### To-do item:
Stopping at the line that holds "San Luis Potosí", repeat the lines below exactly, starting from the very first and including that final line.

### The input:
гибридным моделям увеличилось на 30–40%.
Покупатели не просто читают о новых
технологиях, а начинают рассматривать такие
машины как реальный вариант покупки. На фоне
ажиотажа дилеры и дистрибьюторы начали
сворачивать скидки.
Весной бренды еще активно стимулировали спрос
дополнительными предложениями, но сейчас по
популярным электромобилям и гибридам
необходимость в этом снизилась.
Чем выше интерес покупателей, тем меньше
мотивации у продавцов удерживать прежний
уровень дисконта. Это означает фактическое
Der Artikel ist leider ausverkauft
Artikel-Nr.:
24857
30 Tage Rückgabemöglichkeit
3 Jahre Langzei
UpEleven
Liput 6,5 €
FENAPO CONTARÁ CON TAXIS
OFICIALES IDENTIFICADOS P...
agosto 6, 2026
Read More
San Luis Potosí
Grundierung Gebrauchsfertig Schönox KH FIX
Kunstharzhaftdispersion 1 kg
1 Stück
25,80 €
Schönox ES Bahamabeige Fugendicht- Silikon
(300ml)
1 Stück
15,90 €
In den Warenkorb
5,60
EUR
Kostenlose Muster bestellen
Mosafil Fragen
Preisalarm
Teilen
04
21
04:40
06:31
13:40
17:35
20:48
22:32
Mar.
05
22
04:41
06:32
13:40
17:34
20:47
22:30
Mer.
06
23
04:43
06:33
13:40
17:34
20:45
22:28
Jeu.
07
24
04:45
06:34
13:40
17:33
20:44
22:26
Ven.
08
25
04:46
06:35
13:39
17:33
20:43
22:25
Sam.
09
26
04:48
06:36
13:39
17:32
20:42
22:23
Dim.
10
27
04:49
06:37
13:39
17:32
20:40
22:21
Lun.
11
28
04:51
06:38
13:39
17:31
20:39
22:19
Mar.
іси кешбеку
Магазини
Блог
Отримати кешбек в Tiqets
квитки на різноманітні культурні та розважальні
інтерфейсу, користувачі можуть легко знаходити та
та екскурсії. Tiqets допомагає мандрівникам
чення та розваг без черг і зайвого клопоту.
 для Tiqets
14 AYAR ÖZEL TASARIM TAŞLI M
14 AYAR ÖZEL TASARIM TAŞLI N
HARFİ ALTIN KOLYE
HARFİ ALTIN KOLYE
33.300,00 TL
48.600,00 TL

### Output for this exercise:
гибридным моделям увеличилось на 30–40%.
Покупатели не просто читают о новых
технологиях, а начинают рассматривать такие
машины как реальный вариант покупки. На фоне
ажиотажа дилеры и дистрибьюторы начали
сворачивать скидки.
Весной бренды еще активно стимулировали спрос
дополнительными предложениями, но сейчас по
популярным электромобилям и гибридам
необходимость в этом снизилась.
Чем выше интерес покупателей, тем меньше
мотивации у продавцов удерживать прежний
уровень дисконта. Это означает фактическое
Der Artikel ist leider ausverkauft
Artikel-Nr.:
24857
30 Tage Rückgabemöglichkeit
3 Jahre Langzei
UpEleven
Liput 6,5 €
FENAPO CONTARÁ CON TAXIS
OFICIALES IDENTIFICADOS P...
agosto 6, 2026
Read More
San Luis Potosí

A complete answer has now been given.